Segundo o sociólogo, crescimento do nacionalismo surgiu com o medo daqueles que ficaram de fora dos benefícios da globalização
Por
Felipe Machado, da Veja
Demétrio Magnoli, professor da USP, durante
palestra no Fórum A Revolução do Novo: A Transformação do Mundo (Antonio
Milena/VEJA.com)
As consultas populares que culminaram na eleição de
Donald Trump e na saída da Inglaterra da União Europeia (o
Brexit),
que surpreenderam muitos analistas, não são decorrentes de desinteresse
pela política, baixo nível de educação ou fenômenos isolados.

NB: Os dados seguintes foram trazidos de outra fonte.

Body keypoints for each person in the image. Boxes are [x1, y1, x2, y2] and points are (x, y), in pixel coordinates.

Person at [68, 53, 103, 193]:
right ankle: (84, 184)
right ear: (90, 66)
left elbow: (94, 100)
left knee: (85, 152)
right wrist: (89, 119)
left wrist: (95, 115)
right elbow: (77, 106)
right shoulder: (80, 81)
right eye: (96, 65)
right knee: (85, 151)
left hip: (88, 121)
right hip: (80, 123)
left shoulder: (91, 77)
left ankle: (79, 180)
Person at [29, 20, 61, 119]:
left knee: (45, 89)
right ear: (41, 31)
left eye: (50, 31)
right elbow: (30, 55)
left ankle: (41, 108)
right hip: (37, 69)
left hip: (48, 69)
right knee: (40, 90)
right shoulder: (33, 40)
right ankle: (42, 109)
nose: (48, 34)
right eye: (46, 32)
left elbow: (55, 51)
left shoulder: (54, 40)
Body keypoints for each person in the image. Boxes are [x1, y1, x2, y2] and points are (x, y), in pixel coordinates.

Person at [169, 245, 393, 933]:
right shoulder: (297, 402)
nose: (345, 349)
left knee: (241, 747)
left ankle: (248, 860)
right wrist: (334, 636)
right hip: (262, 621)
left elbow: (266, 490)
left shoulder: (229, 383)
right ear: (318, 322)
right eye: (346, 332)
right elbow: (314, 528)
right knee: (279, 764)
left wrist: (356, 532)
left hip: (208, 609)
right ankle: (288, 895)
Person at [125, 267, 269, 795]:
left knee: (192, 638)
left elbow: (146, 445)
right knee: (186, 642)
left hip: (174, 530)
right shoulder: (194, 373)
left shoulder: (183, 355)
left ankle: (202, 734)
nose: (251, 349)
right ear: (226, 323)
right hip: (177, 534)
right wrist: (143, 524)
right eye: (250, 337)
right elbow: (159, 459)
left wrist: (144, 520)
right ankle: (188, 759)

Segundo o sociólogo Demetrio Magnoli, o que une os dois eventos é a
expressão do descontentamento de setores que ficaram de fora dos
benefícios da globalização, e viram no nacionalismo e na extrema direita
uma forma de expressar sua insegurança.
O professor da USP abordou o tema durante a palestra A fadiga na
política, a onda nacionalista, a antipolítica e o futuro da
globalização. A exposição foi parte do fórum
A Revolução do Novo – A Transformação do Mundo,
promovido por VEJA e EXAME, em parceria com a Coca-Cola, que aconteceu
na manhã desta segunda-feira, no Instituto Tomie Ohtake, em São Paulo.
Para Magnoli, o momento é de renascimento do nacionalismo, motivado
por fatores como uma crise econômica de grandes proporções e pela
sensação de falta de representatividade dos partidos políticos. “Não
existe uma fadiga da política, existe fadiga dos partidos políticos
tradicionais. É um fenômeno mundial”, diz o sociólogo.

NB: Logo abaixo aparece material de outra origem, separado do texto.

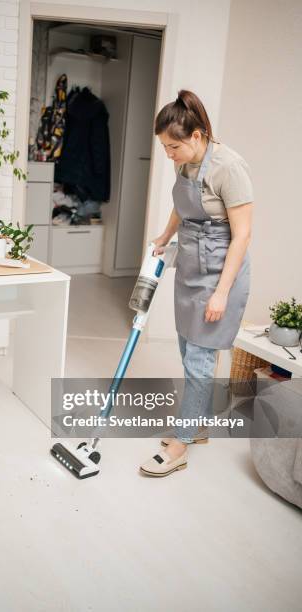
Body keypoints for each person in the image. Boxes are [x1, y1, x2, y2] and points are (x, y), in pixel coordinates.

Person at [140, 90, 253, 477]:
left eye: (173, 146)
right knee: (189, 352)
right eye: (165, 147)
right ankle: (198, 424)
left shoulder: (230, 168)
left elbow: (242, 235)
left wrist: (221, 293)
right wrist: (163, 235)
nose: (169, 154)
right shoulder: (185, 165)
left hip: (221, 272)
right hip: (190, 266)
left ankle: (181, 444)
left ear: (198, 136)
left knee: (200, 361)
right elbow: (180, 206)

Essas instituições, diz o Magnoli, foram apoderadas por suas próprias
militâncias, fazendo-as tomar posições políticas mais próximas dos
extremos e mais distantes dos centros. Assim, os eleitores as veem como
representantes dos próprios interesses, em vez do interesse público.
Um fator de semelhança entre o crescimento do nacionalismo em 1930, e
no seu ressurgimento na atualidade é uma crise econômica de grandes
proporções e que afetou vários países. No caso do século passado, a
grande depressão; mais recentemente, a crise econômica de 2008.
A dificuldade no campo econômico, somada ao baixo crescimento do PIB
em países centrais nos últimos anos, produziu uma camada significativa
de pessoas que ficaram de fora dos benefícios da globalização, o que se
traduziu nas urnas. “Os ‘órfãos’ da globalização, indignados com a perda
de emprego e de renda, escolhem o nacionalismo para enfrentar seus
medos”, diz Magnoli.
Ele aponta que tanto na eleição de Trump como no Brexit, as parcelas
que mudaram sua orientação política e foram decisivas para esses
resultados foram de trabalhadores de classe média empregados em
indústrias tradicionais. Com a revolução tecnológica, muitas delas
ficaram para trás.
Nos EUA, os trabalhadores do meio-oeste americano, tradicionalmente
ligados a sindicatos e aos democratas, migraram para Trump. Na
Inglaterra, redutos tradicionais do partido trabalhista apoiaram a saída
da União Europeia.
Segundo o sociólogo, uma expressão desse movimento nacionalista é o
sucesso eleitoral de partidos de extrema direita. Eles conseguiram
associar, incorretamente, o desemprego e o terrorismo aos imigrantes e
se beneficiaram eleitoralmente nos Estados Unidos e na Europa.
Assim como o nacionalismo da década de 1930, o de agora também emerge
da soma dos medos. E vence quem consegue criar uma narrativa sobre esse
medo, mesmo que incorreta, como no caso dos imigrantes.
“Não importa que se constate, depois, que o terrorista mora há décadas na mesma cidade em que cometeu o atentado”, disse.
Para o sociólogo, esse movimento de radicalização tem recebido uma
resposta das cidades grandes e médias, que tem registrado maior
participação política.
Esse maior engajamento fez com que não houvesse uma onda de extrema
direita em eleições como na Áustria, Holanda e França, como seria
esperado. “Já disseram que o Trump seria o coveiro da União Europeia.
Ele pode ter sido o salvador dela”, avaliou Magnoli.